• ASSIGNED TASK
Copy out the data below from the line containing "pinky pip: (161, 244)" to the line containing "middle pip: (205, 126)", both lines included, with all images left out.

ENTRIES SHOWN section start

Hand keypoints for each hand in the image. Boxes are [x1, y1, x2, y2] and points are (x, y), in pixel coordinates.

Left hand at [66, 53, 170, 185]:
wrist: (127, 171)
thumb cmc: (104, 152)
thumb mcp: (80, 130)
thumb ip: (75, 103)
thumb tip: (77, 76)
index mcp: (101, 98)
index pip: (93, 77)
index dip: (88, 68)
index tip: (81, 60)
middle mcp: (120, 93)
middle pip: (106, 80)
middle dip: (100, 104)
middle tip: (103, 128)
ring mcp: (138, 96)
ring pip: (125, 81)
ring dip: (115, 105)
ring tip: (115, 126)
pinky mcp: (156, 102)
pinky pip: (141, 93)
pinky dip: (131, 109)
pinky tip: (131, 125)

ENTRIES SHOWN section end
ENTRIES SHOWN section start

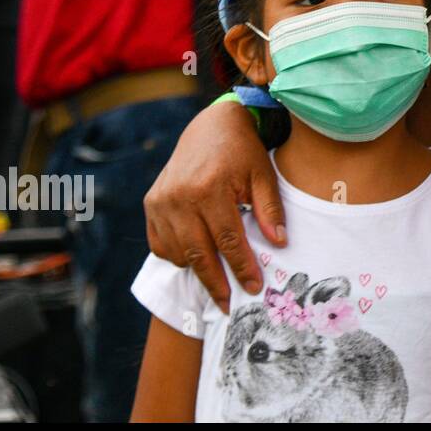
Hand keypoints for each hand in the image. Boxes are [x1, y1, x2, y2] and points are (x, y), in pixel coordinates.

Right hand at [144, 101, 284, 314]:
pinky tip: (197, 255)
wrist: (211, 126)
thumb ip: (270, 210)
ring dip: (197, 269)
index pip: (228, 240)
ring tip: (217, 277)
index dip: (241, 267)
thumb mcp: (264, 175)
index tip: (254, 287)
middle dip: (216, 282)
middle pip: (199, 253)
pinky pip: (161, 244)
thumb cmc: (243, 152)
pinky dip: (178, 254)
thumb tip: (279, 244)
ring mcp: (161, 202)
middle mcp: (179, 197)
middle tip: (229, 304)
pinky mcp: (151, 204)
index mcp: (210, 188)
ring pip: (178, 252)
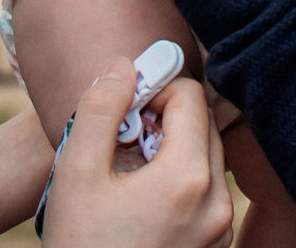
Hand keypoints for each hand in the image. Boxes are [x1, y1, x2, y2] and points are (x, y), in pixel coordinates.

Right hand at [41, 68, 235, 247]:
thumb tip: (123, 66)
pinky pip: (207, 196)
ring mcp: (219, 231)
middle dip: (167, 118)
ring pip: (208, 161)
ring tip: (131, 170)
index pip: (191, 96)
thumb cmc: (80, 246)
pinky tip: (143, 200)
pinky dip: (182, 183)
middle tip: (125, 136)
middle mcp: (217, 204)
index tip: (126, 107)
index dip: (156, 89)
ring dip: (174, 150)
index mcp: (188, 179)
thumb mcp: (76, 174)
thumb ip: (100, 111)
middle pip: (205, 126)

ENTRIES SHOWN section end

• TASK SOLUTION
pinky pip: (161, 244)
thumb cmc: (243, 152)
pinky dip: (178, 254)
thumb tip: (279, 244)
ring mcp: (161, 202)
middle mcp: (179, 197)
middle tip: (229, 304)
pinky mcp: (151, 204)
index mcp: (210, 188)
ring pip: (178, 252)
Hand keypoints for each hand in the image. Boxes are [x1, y1, x2, y2] and points are (x, y), in pixel coordinates.

Right hand at [41, 68, 235, 247]:
thumb tip: (123, 66)
pinky pip: (207, 196)
ring mcp: (219, 231)
middle dip: (167, 118)
ring pip: (208, 161)
ring tip: (131, 170)
index pip: (191, 96)
thumb cmc: (80, 246)
pinky tip: (143, 200)
pinky dip: (182, 183)
middle tip: (125, 136)
middle mcp: (217, 204)
index tip: (126, 107)
index dip: (156, 89)
ring dip: (174, 150)
index mcp: (188, 179)
thumb mcp: (76, 174)
thumb ip: (100, 111)
middle pip: (205, 126)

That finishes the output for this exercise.